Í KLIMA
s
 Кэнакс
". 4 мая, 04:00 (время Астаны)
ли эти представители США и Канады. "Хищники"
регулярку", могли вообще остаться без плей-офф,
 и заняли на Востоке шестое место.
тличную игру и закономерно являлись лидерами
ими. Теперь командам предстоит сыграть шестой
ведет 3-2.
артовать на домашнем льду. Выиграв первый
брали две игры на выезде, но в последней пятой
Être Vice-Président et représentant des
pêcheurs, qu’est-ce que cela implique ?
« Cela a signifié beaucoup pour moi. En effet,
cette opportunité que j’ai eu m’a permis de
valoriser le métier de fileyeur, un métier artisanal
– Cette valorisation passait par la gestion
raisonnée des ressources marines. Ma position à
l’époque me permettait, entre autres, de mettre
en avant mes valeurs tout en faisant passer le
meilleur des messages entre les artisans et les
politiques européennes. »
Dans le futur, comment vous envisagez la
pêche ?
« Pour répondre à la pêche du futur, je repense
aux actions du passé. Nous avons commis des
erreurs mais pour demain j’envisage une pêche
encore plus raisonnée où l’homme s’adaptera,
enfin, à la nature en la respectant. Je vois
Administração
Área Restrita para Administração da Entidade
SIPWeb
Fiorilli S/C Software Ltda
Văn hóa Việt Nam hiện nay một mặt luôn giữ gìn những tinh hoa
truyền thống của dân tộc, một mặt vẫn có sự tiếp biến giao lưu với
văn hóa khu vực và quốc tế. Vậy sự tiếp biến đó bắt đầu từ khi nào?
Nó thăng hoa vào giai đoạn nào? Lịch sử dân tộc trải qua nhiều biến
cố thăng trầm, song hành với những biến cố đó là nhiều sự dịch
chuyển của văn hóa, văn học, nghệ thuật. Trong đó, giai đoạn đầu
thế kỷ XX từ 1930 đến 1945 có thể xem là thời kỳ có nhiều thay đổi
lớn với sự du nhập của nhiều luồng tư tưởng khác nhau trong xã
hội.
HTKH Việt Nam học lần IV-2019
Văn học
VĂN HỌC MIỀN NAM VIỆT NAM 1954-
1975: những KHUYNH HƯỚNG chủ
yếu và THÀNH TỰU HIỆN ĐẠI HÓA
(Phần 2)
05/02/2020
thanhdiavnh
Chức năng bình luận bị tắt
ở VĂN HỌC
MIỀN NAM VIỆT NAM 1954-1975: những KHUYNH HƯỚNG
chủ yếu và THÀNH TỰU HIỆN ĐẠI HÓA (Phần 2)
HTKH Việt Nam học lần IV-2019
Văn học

____

- **Task statement**: Return each line above exactly.

- **Result**:
Í KLIMA
s
 Кэнакс
". 4 мая, 04:00 (время Астаны)
ли эти представители США и Канады. "Хищники"
регулярку", могли вообще остаться без плей-офф,
 и заняли на Востоке шестое место.
тличную игру и закономерно являлись лидерами
ими. Теперь командам предстоит сыграть шестой
ведет 3-2.
артовать на домашнем льду. Выиграв первый
брали две игры на выезде, но в последней пятой
Être Vice-Président et représentant des
pêcheurs, qu’est-ce que cela implique ?
« Cela a signifié beaucoup pour moi. En effet,
cette opportunité que j’ai eu m’a permis de
valoriser le métier de fileyeur, un métier artisanal
– Cette valorisation passait par la gestion
raisonnée des ressources marines. Ma position à
l’époque me permettait, entre autres, de mettre
en avant mes valeurs tout en faisant passer le
meilleur des messages entre les artisans et les
politiques européennes. »
Dans le futur, comment vous envisagez la
pêche ?
« Pour répondre à la pêche du futur, je repense
aux actions du passé. Nous avons commis des
erreurs mais pour demain j’envisage une pêche
encore plus raisonnée où l’homme s’adaptera,
enfin, à la nature en la respectant. Je vois
Administração
Área Restrita para Administração da Entidade
SIPWeb
Fiorilli S/C Software Ltda
Văn hóa Việt Nam hiện nay một mặt luôn giữ gìn những tinh hoa
truyền thống của dân tộc, một mặt vẫn có sự tiếp biến giao lưu với
văn hóa khu vực và quốc tế. Vậy sự tiếp biến đó bắt đầu từ khi nào?
Nó thăng hoa vào giai đoạn nào? Lịch sử dân tộc trải qua nhiều biến
cố thăng trầm, song hành với những biến cố đó là nhiều sự dịch
chuyển của văn hóa, văn học, nghệ thuật. Trong đó, giai đoạn đầu
thế kỷ XX từ 1930 đến 1945 có thể xem là thời kỳ có nhiều thay đổi
lớn với sự du nhập của nhiều luồng tư tưởng khác nhau trong xã
hội.
HTKH Việt Nam học lần IV-2019
Văn học
VĂN HỌC MIỀN NAM VIỆT NAM 1954-
1975: những KHUYNH HƯỚNG chủ
yếu và THÀNH TỰU HIỆN ĐẠI HÓA
(Phần 2)
05/02/2020
thanhdiavnh
Chức năng bình luận bị tắt
ở VĂN HỌC
MIỀN NAM VIỆT NAM 1954-1975: những KHUYNH HƯỚNG
chủ yếu và THÀNH TỰU HIỆN ĐẠI HÓA (Phần 2)
HTKH Việt Nam học lần IV-2019
Văn học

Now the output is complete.